If Congress passes President Obama’s trillion-dollar overhaul of the nation’s health-care industry, political entrepreneurs are sure to seek a cut of the enormous prize, and few have positioned themselves more skillfully than Ted Kennedy, Jr. “For years, Kennedy, Jr. has been boldly exploiting both his name and his intimate relationship with the most influential member of the U.S. Senate when it comes to health care and organized labor: his father, Senator Ted Kennedy,” Dick Morris and Eileen McGann write in their new book, Catastrophe. “And his father has been all too willing to help out in making the family connection into a lucrative business for his son.” Over the course of this decade, medical giants with business interests before the senator have showered money upon his son’s lobbying businesses: Bristol-Myers Squibb has paid $380,000; the Advanced Medical Technology Association, $220,000; Ascension Health, $280,000. Ask not what you can do for your name; ask what your name can do for you.

The apple hasn’t fallen far from the tree. Back when Edward Moore Kennedy—Ted, Sr., that is—first ran in 1962 for the Senate seat that his brother John had vacated to become president two years earlier, he faced a Democratic primary challenge from Edward McCormack. “If his name [were] Edward Moore,” McCormack famously said in a debate with Kennedy, “with his qualifications—with your qualifications, Teddy—if it was Edward Moore, your candidacy would be a joke.” McCormack, himself the nephew of the Speaker of the House of Representatives, juxtaposed his many accomplishments—first in his class at Boston University Law, president of Boston’s city council, Massachusetts attorney general—with his opponent’s single qualification: “brother of the president.” Liberal theologian Reinhold Niebuhr agreed with the sentiment, dubbing Ted’s bid for office “an affront to political decency.” What 30-year-old not named Kennedy, and known primarily for womanizing, reckless driving, and getting kicked out of Harvard for cheating, could have won a Senate seat without ever having held a regular paying job save a two-year stint in the army? But it was the era of Camelot, and as one Bay State politico put it, “Running against a Kennedy is almost like running against the Church.”

So powerful was the Kennedy name in postwar Massachusetts that a South Boston High School dropout fortuitously named John Francis Kennedy, unrelated to the clan, traded in a job at a Gillette stockroom for three terms as state treasurer. Nepotism made Robert F. Kennedy—a lawyer who had never tried a case before a judge—attorney general of the United States. The Kennedy brand inspired Massachusetts voters to reelect Ted Kennedy seven times after he drunkenly got into the car crash that killed Mary Jo Kopechne 40 summers ago at Chappaquiddick. A district in Rhode Island continues to send Patrick Kennedy to Congress, despite his bipolar mental illness, candid 2003 boast that he’d never worked a day in his life, and rehab stints for OxyContin, alcohol, and cocaine abuse.

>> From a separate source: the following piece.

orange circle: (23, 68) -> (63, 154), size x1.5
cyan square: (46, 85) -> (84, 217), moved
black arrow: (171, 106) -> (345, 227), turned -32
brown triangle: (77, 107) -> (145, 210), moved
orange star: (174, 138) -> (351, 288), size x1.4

“I spent a lot of money for that Senate seat,” patriarch Joe Kennedy said prior to Ted’s initial run. “It belongs in the family.” Now, as Ted fights brain cancer, reports have his wife, Vicki, and nephew Joe angling for the job. Will the Kennedys need to hold an internecine primary to keep the seat—held by a Kennedy for 55 of the last 57 years—in the family? Such a display would be a symbolic reversal of the kind of political shenanigans that the Kennedys once unleashed upon opponents. When Jack Kennedy first ran for Congress in 1946, for instance, the family recruited an unknown Joseph Russo to put his name on the ballot and siphon votes from Kennedy rival Joseph Russo. The skullduggery helped Jack win a commanding plurality in the ten-person primary.

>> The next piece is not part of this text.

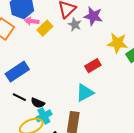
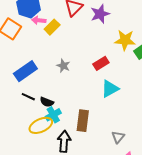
purple star: (93, 16) -> (100, 14), turned -30
gray star: (75, 25) -> (63, 66), moved
cyan triangle: (85, 93) -> (110, 89), moved

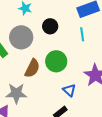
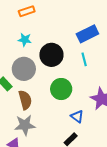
black circle: (50, 26) -> (51, 55), size x1.5
brown semicircle: (32, 68) -> (25, 100), moved, turned -36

So Jack Kennedy knew the power of a name. Lately, though, the magic name’s power seems to be fading. Earlier this year, New Yorkers revolted at the spectacle of Caroline Kennedy—an occasional voter with Valley Girl syntax, a vague resumé, and a famous father—claiming a Senate seat as her birthright. A new generation of voters hasn’t lived through the family’s numerous traumas and feels no emotional connection to them. Ethnic politics proves less of a draw for increasingly deracinated Irishmen, and the onetime association of the Kennedys with the Catholic Church now seems almost too unbelievable to entertain. Most damaging, the glamorous veneer of Camelot class has yielded to the tabloid reality. After Ted Kennedy’s drunk driving killed a woman, Joe Kennedy II’s reckless driving crippled a girl, Robert F. Kennedy, Jr.’s heroin bust, David Kennedy’s overdose, William Kennedy Smith’s rape trial, and Michael Kennedy’s bedding of an underage babysitter, the brand name doesn’t have the power it once did.

But it still works for Ted Kennedy, Jr., who has pocketed millions from his famous name. Politics remains the family business.